(AVAILABLE DATA)

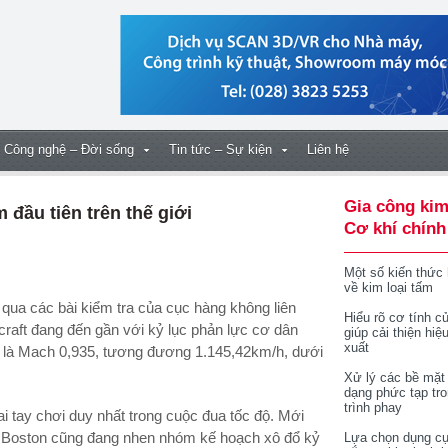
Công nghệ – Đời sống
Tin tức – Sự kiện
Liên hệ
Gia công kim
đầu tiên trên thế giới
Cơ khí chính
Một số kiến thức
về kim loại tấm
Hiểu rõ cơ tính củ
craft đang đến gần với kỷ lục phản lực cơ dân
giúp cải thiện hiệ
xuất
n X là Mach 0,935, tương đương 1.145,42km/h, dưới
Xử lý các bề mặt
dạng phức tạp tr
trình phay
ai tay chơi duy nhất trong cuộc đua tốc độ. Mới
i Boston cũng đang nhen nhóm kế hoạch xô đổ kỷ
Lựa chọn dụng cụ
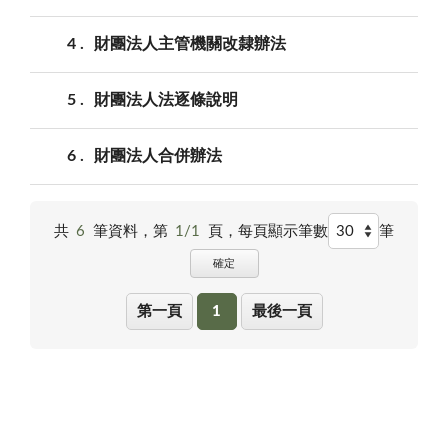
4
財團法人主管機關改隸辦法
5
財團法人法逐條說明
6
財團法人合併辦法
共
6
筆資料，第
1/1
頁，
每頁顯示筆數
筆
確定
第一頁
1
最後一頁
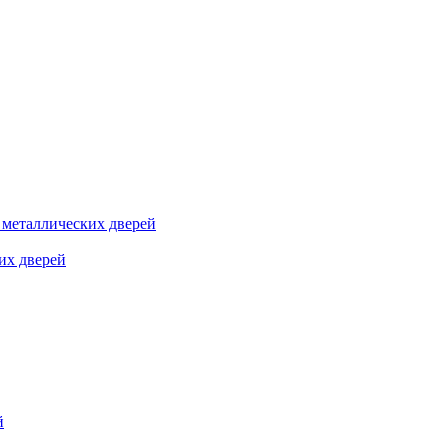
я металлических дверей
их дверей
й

(End AVAILABLE DATA)
(AVAILABLE DATA)

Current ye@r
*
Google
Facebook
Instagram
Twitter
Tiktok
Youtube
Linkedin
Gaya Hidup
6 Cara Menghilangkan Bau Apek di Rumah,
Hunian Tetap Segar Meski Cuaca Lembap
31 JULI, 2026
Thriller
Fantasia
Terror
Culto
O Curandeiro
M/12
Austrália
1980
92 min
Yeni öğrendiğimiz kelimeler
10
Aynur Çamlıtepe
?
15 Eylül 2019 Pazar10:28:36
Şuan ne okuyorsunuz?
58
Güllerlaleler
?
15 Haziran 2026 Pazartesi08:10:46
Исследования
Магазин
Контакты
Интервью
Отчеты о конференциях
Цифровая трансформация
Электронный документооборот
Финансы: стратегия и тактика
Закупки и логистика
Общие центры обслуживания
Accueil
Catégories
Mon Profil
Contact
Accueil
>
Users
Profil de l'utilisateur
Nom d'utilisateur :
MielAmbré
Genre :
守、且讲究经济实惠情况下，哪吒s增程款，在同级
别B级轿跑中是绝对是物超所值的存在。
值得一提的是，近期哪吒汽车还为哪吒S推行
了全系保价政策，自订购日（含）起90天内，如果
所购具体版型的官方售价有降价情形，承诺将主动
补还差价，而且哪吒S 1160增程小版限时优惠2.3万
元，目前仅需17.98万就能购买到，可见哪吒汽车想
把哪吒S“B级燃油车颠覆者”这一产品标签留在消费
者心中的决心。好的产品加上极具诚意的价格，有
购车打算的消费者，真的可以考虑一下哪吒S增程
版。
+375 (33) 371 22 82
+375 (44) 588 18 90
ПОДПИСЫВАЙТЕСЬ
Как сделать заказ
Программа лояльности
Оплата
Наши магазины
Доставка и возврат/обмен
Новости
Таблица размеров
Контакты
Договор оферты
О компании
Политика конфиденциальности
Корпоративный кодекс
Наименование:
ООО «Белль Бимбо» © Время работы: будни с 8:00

(End AVAILABLE DATA)

__AIM OF THE TASK__:
Copy the data from the line with "Current ye@r" up to and including the line with "Yeni öğrendiğimiz kelimeler", swapping "Terror" for "Horror" and leaving everything else unchanged.

__OUTPUT OF THE TASK__:
Current ye@r
*
Google
Facebook
Instagram
Twitter
Tiktok
Youtube
Linkedin
Gaya Hidup
6 Cara Menghilangkan Bau Apek di Rumah,
Hunian Tetap Segar Meski Cuaca Lembap
31 JULI, 2026
Thriller
Fantasia
Horror
Culto
O Curandeiro
M/12
Austrália
1980
92 min
Yeni öğrendiğimiz kelimeler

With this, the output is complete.